▶ [YOUR GOAL]
Copy all of the records below line for line, without changing anything.

Start RECORDS FOR THIS EXERCISE

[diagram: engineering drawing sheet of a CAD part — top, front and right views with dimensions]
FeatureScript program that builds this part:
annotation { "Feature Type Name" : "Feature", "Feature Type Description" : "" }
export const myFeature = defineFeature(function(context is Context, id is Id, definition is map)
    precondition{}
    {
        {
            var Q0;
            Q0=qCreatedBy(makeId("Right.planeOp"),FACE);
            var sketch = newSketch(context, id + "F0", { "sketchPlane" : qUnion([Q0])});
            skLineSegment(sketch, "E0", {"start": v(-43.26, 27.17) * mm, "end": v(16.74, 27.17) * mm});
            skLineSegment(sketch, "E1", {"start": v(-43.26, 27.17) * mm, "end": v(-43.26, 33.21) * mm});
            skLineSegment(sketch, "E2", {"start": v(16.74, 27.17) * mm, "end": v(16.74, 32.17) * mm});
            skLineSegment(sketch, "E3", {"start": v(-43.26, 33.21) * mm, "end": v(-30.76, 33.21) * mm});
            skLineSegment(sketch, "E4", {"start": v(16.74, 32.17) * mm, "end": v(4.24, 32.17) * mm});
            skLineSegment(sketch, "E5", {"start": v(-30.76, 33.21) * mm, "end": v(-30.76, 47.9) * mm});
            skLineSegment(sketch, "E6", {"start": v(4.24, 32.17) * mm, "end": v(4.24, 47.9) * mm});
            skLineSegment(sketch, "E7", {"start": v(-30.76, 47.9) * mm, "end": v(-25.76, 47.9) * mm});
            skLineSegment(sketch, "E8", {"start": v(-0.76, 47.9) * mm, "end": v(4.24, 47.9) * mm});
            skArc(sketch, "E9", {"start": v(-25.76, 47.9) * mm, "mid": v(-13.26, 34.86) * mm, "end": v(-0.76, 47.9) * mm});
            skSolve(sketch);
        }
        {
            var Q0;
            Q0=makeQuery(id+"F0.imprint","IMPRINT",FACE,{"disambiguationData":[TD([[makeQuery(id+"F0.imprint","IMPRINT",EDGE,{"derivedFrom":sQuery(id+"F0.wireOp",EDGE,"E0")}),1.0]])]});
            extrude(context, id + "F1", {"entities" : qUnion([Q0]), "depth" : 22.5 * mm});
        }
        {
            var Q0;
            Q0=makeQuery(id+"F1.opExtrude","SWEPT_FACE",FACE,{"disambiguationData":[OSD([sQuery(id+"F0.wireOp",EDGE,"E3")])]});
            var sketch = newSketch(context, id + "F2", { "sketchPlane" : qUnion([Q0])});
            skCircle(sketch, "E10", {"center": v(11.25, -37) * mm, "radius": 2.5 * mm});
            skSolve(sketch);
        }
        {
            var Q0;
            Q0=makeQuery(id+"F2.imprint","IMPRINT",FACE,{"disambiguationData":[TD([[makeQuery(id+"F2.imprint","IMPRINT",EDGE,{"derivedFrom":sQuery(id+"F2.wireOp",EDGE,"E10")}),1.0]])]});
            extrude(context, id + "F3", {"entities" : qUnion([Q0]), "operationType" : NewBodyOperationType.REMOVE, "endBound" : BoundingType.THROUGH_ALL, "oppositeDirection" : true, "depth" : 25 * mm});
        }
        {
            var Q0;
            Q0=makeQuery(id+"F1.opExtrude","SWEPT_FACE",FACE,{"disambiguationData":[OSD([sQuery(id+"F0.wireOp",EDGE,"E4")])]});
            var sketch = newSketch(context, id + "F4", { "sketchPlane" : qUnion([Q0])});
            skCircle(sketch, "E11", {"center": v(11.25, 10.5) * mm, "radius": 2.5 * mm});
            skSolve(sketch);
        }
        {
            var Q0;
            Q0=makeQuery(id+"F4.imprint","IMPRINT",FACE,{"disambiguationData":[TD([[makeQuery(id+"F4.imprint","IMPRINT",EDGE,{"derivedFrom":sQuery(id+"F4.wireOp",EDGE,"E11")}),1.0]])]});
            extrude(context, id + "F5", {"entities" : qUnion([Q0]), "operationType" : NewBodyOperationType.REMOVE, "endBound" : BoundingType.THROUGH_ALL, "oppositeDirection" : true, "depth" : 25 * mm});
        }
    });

End RECORDS FOR THIS EXERCISE

▶ [ANSWER TO THIS TASK]
[diagram: engineering drawing sheet of a CAD part — top, front and right views with dimensions]
FeatureScript program that builds this part:
annotation { "Feature Type Name" : "Feature", "Feature Type Description" : "" }
export const myFeature = defineFeature(function(context is Context, id is Id, definition is map)
    precondition{}
    {
        {
            var Q0;
            Q0=qCreatedBy(makeId("Right.planeOp"),FACE);
            var sketch = newSketch(context, id + "F0", { "sketchPlane" : qUnion([Q0])});
            skLineSegment(sketch, "E0", {"start": v(-43.26, 27.17) * mm, "end": v(16.74, 27.17) * mm});
            skLineSegment(sketch, "E1", {"start": v(-43.26, 27.17) * mm, "end": v(-43.26, 33.21) * mm});
            skLineSegment(sketch, "E2", {"start": v(16.74, 27.17) * mm, "end": v(16.74, 32.17) * mm});
            skLineSegment(sketch, "E3", {"start": v(-43.26, 33.21) * mm, "end": v(-30.76, 33.21) * mm});
            skLineSegment(sketch, "E4", {"start": v(16.74, 32.17) * mm, "end": v(4.24, 32.17) * mm});
            skLineSegment(sketch, "E5", {"start": v(-30.76, 33.21) * mm, "end": v(-30.76, 47.9) * mm});
            skLineSegment(sketch, "E6", {"start": v(4.24, 32.17) * mm, "end": v(4.24, 47.9) * mm});
            skLineSegment(sketch, "E7", {"start": v(-30.76, 47.9) * mm, "end": v(-25.76, 47.9) * mm});
            skLineSegment(sketch, "E8", {"start": v(-0.76, 47.9) * mm, "end": v(4.24, 47.9) * mm});
            skArc(sketch, "E9", {"start": v(-25.76, 47.9) * mm, "mid": v(-13.26, 34.86) * mm, "end": v(-0.76, 47.9) * mm});
            skSolve(sketch);
        }
        {
            var Q0;
            Q0=makeQuery(id+"F0.imprint","IMPRINT",FACE,{"disambiguationData":[TD([[makeQuery(id+"F0.imprint","IMPRINT",EDGE,{"derivedFrom":sQuery(id+"F0.wireOp",EDGE,"E0")}),1.0]])]});
            extrude(context, id + "F1", {"entities" : qUnion([Q0]), "depth" : 22.5 * mm});
        }
        {
            var Q0;
            Q0=makeQuery(id+"F1.opExtrude","SWEPT_FACE",FACE,{"disambiguationData":[OSD([sQuery(id+"F0.wireOp",EDGE,"E3")])]});
            var sketch = newSketch(context, id + "F2", { "sketchPlane" : qUnion([Q0])});
            skCircle(sketch, "E10", {"center": v(11.25, -37) * mm, "radius": 2.5 * mm});
            skSolve(sketch);
        }
        {
            var Q0;
            Q0=makeQuery(id+"F2.imprint","IMPRINT",FACE,{"disambiguationData":[TD([[makeQuery(id+"F2.imprint","IMPRINT",EDGE,{"derivedFrom":sQuery(id+"F2.wireOp",EDGE,"E10")}),1.0]])]});
            extrude(context, id + "F3", {"entities" : qUnion([Q0]), "operationType" : NewBodyOperationType.REMOVE, "endBound" : BoundingType.THROUGH_ALL, "oppositeDirection" : true, "depth" : 25 * mm});
        }
        {
            var Q0;
            Q0=makeQuery(id+"F1.opExtrude","SWEPT_FACE",FACE,{"disambiguationData":[OSD([sQuery(id+"F0.wireOp",EDGE,"E4")])]});
            var sketch = newSketch(context, id + "F4", { "sketchPlane" : qUnion([Q0])});
            skCircle(sketch, "E11", {"center": v(11.25, 10.5) * mm, "radius": 2.5 * mm});
            skSolve(sketch);
        }
        {
            var Q0;
            Q0=makeQuery(id+"F4.imprint","IMPRINT",FACE,{"disambiguationData":[TD([[makeQuery(id+"F4.imprint","IMPRINT",EDGE,{"derivedFrom":sQuery(id+"F4.wireOp",EDGE,"E11")}),1.0]])]});
            extrude(context, id + "F5", {"entities" : qUnion([Q0]), "operationType" : NewBodyOperationType.REMOVE, "endBound" : BoundingType.THROUGH_ALL, "oppositeDirection" : true, "depth" : 25 * mm});
        }
    });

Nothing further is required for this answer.